PLáSTICA > LAS PINTURAS DE ALEJANDRA FENOCHIO
Casi quinientas obras en pequeño formato, que retratan cosas cotidianas, cercanas, que en apariencia no valdría la pena pintar: un tanque de agua, algunas plantas de jardín, flores. Pero lo cercano, lo de todos los días, adquiere trascendencia en manos de Alejandra Fenochio, que pinta lo que la rodea y que afirma, desde el título elegido para su muestra, que Cualquier cosa no es cualquier cosa (aunque parezca).
› Por Marta Dillon
Sobre la línea del tiempo Alejandra ha engarzado sus gemas. Pequeñas telas en las que rescata las piedras preciosas que destellan entre el canto rodado de los días: el puño de un bebé dormido, el sexo del hombre que ama, lo que ve por su ventana, el desmadre del viento sobre los juncos, un dedo vegetal con el que un árbol apunta al bosque. Alejandra pinta lo que la rodea como si su vida cotidiana no dejara de sorprenderla, como si quisiera enaltecer el placer por las pequeñas cosas, los hijos, los amores, el sol en la cara. Testimoniar, dice ella, es el pincel el que testimonia, insiste, como si el pincel tuviera vida propia o fuera algo tan difícil de controlar como una boca verborrágica que de todo despliega una historia.
Por recorridos vastos y diversos el pincel planea y habla. Dice que los niños pueden ser superhéroes y las niñas mariposas, que la vida tuerce el destino de los escombros en la costa del Río de la Plata, que las mujeres –Alejandra– no sabemos quién nace cuando se aproxima un parto, que lo que madura alimenta. Eso dice el pincel y eso es lo que queda atrapado en el diminuto espacio de las telas en los bastidores deformes que usa de soporte, espacio suficiente para lo que recorta la mirada en esa vastedad de lo que es igual todos los días y sin embargo cambia, se desenvuelve y crece. Es como si el formato (y la aproximación que exige el detalle) la resguardara en una intimidad de la que todo lo demás queda suspendido, para habilitar el diálogo entre lo que pinta y ella misma. La mirada y el pincel, adentro y afuera, lo que sucede en la intimidad de su familia y más adentro, lo que agita su alma. Todo encerrado en la tela, en una pintura, un instante eterno como una gema engarzada en la línea del tiempo (porque es también su lugar en el tiempo lo que aumenta su brillo), contando la historia de una vida y su obra, o la obra de una vida. Para Alejandra es lo mismo. De los sucesivos recortes, de entre los más de trescientos cuadros entre los que eligió Vasta, en ese inmenso juego de piezas para armar, el encastre fue posible “cuando los cuadros y la vida fueron la misma cosa”. Cuando material y realizadora se habían fundido. O reunido, porque siempre fueron lo mismo.

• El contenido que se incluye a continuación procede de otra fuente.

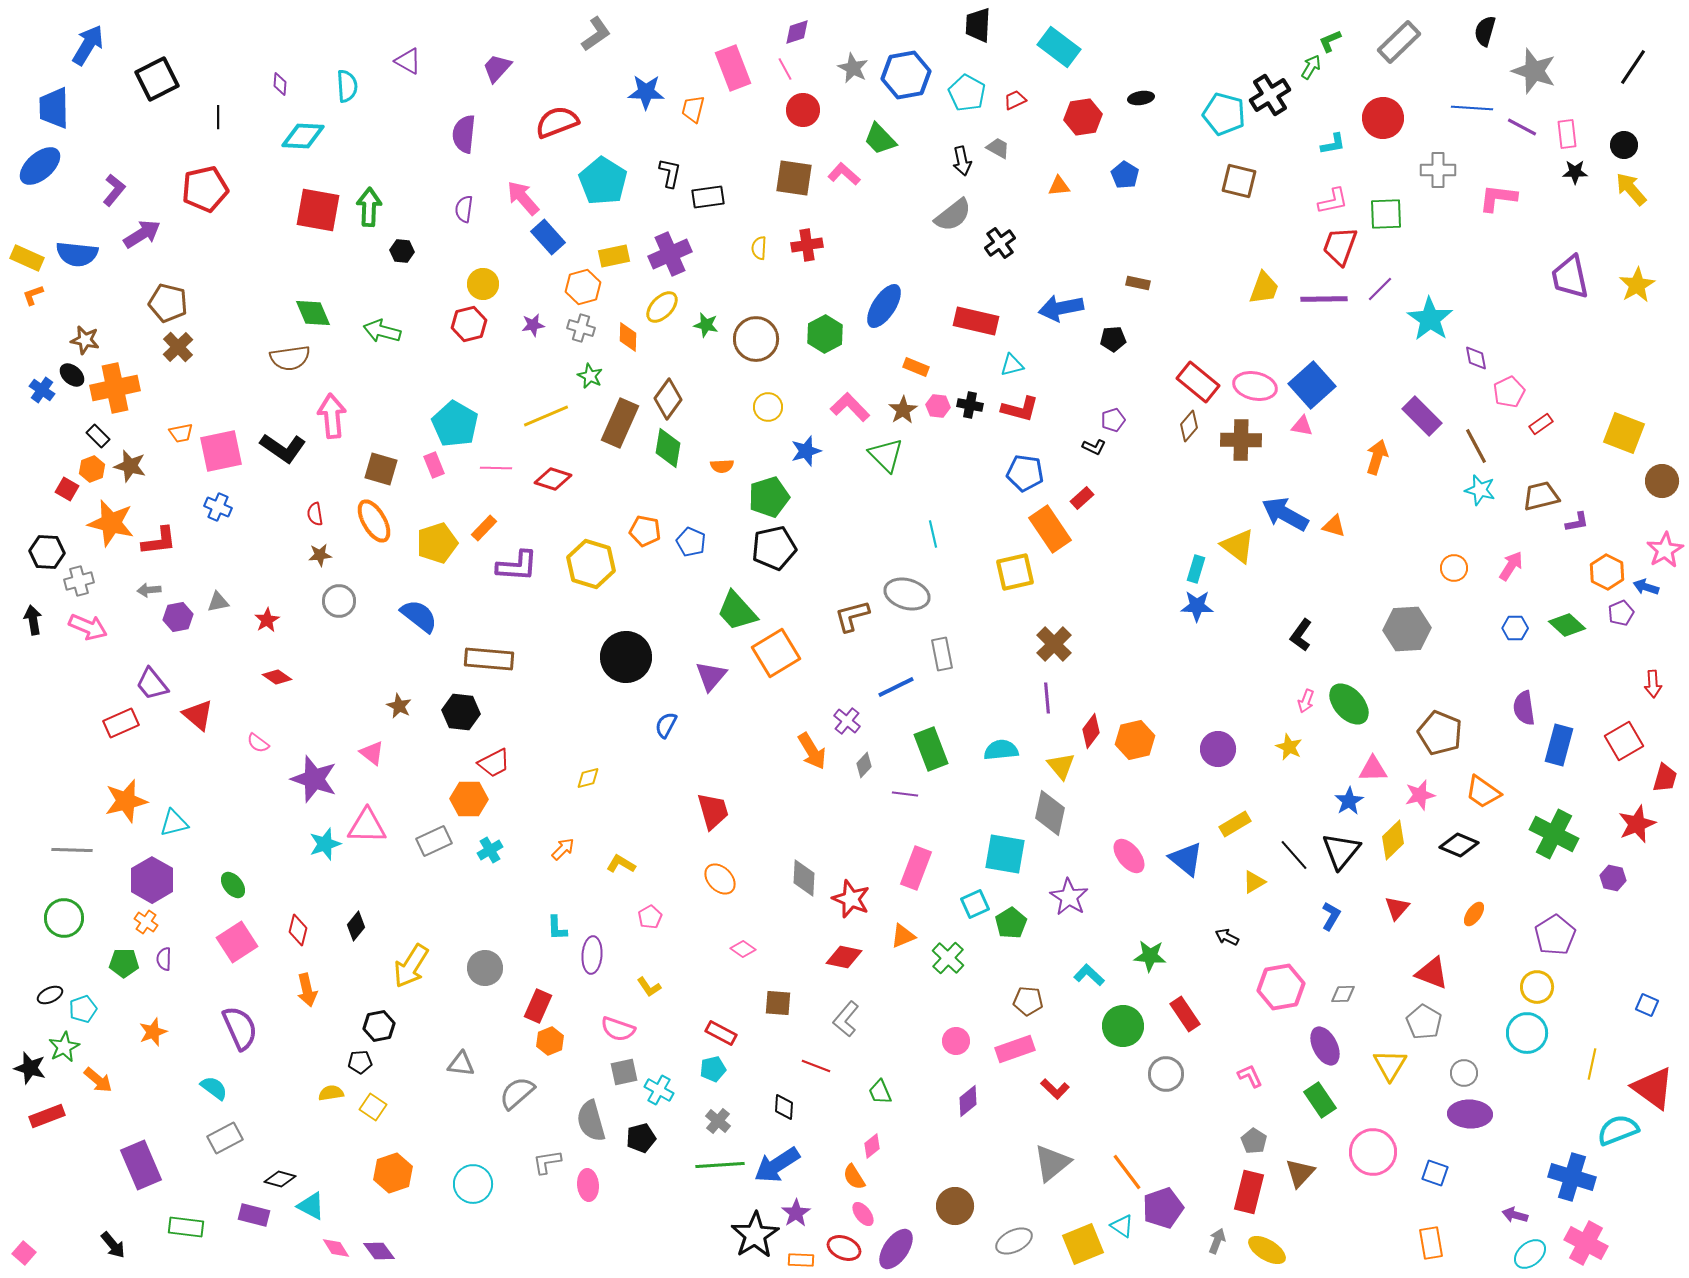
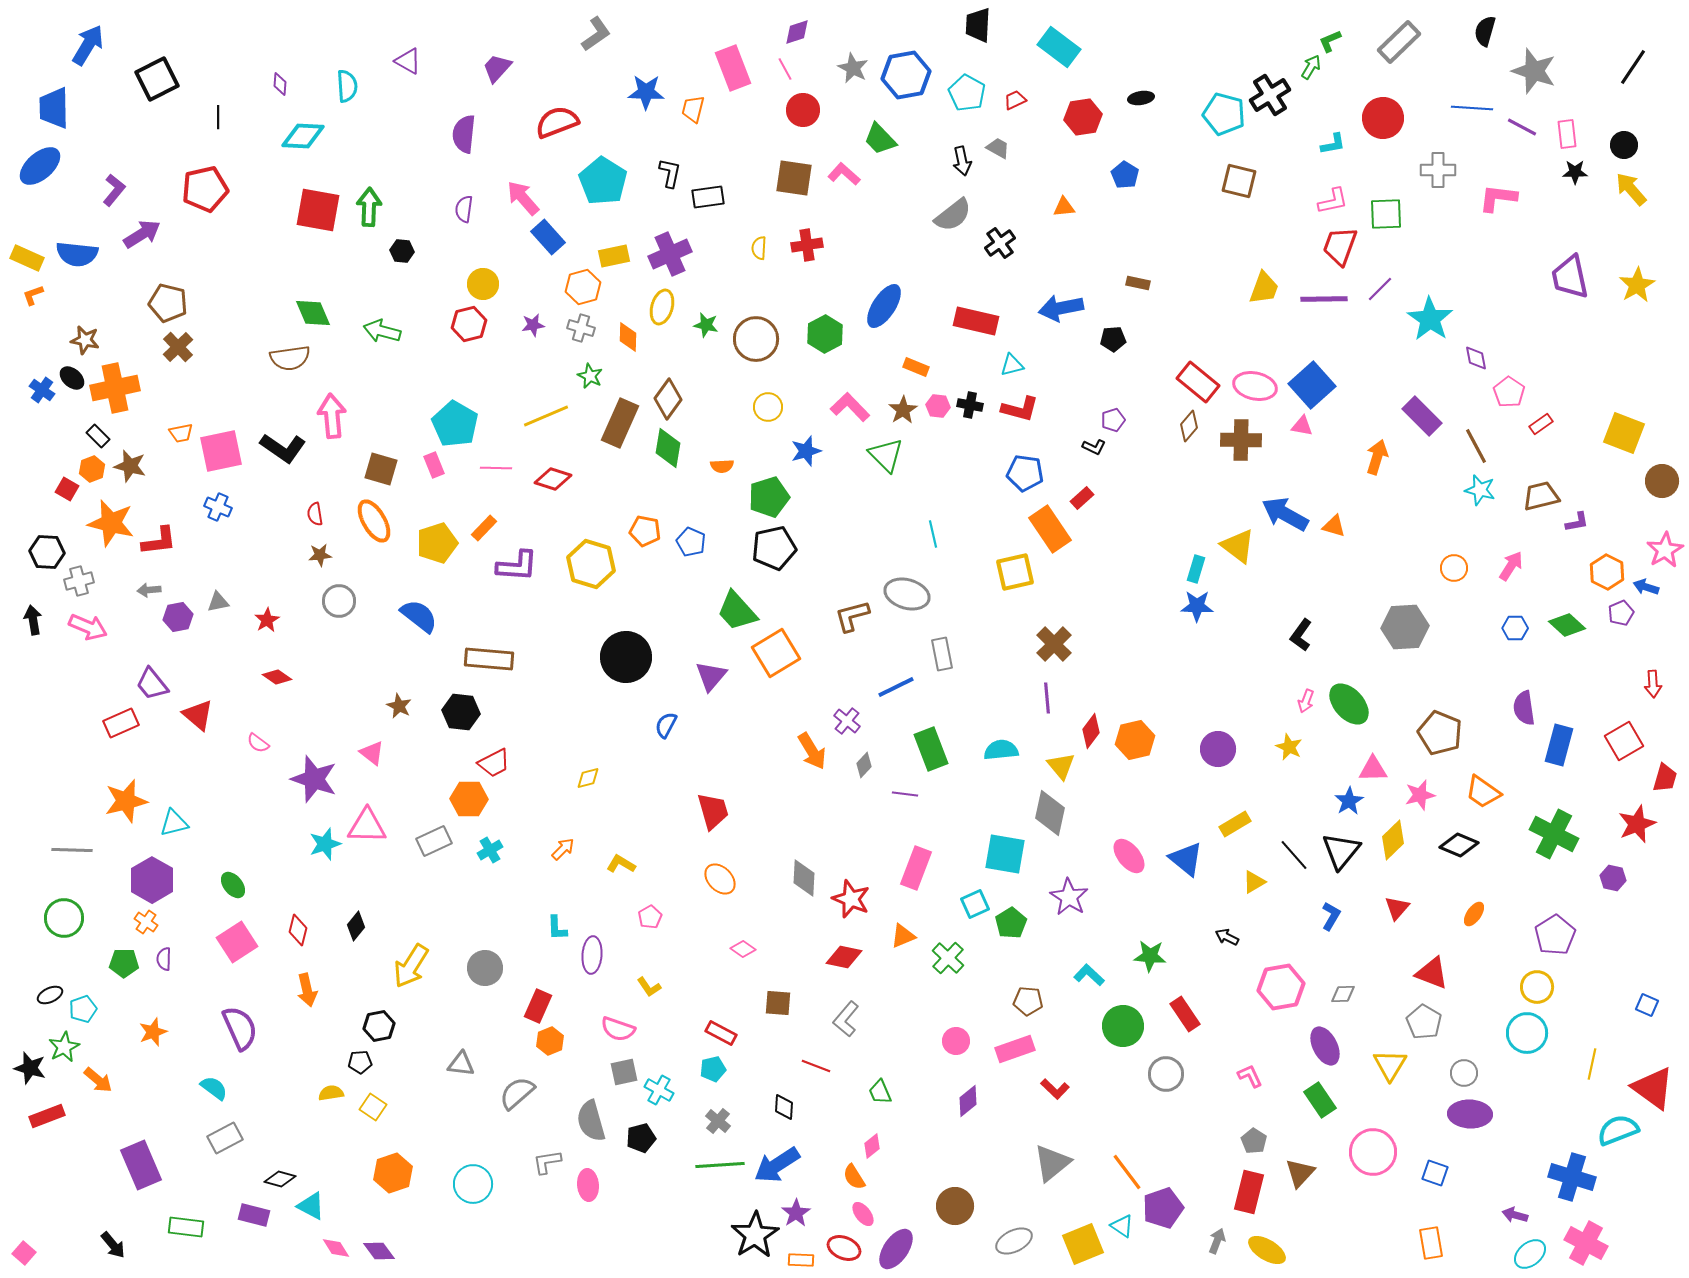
orange triangle at (1059, 186): moved 5 px right, 21 px down
yellow ellipse at (662, 307): rotated 28 degrees counterclockwise
black ellipse at (72, 375): moved 3 px down
pink pentagon at (1509, 392): rotated 12 degrees counterclockwise
gray hexagon at (1407, 629): moved 2 px left, 2 px up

Vasta empieza con un grito, como si quisiera poner fin a algo en lugar de nombrar los territorios inconmensurables por los que planean la mirada y el pincel (tan amplios y tan cerca). Es la palabra que más pronuncia, dice, aunque en verdad la que repite se escriba distinto y esté destinada a sufrir la indiferencia de sus hijos. Jamás el primer basta alcanza para detenerlos. Ni siquiera a ella, la madre, que pone límites a su obra en esta selección pero la nombra con su opuesto porque, en definitiva, Vasta es Alejandra y es el material de su obra, y el pincel no teme quedarse en silencio.
Cualquier cosa no es cualquier cosa (aunque parezca) se puede visitar hasta el 9 de diciembre en el Centro Cultural Recoleta, Junín 1930.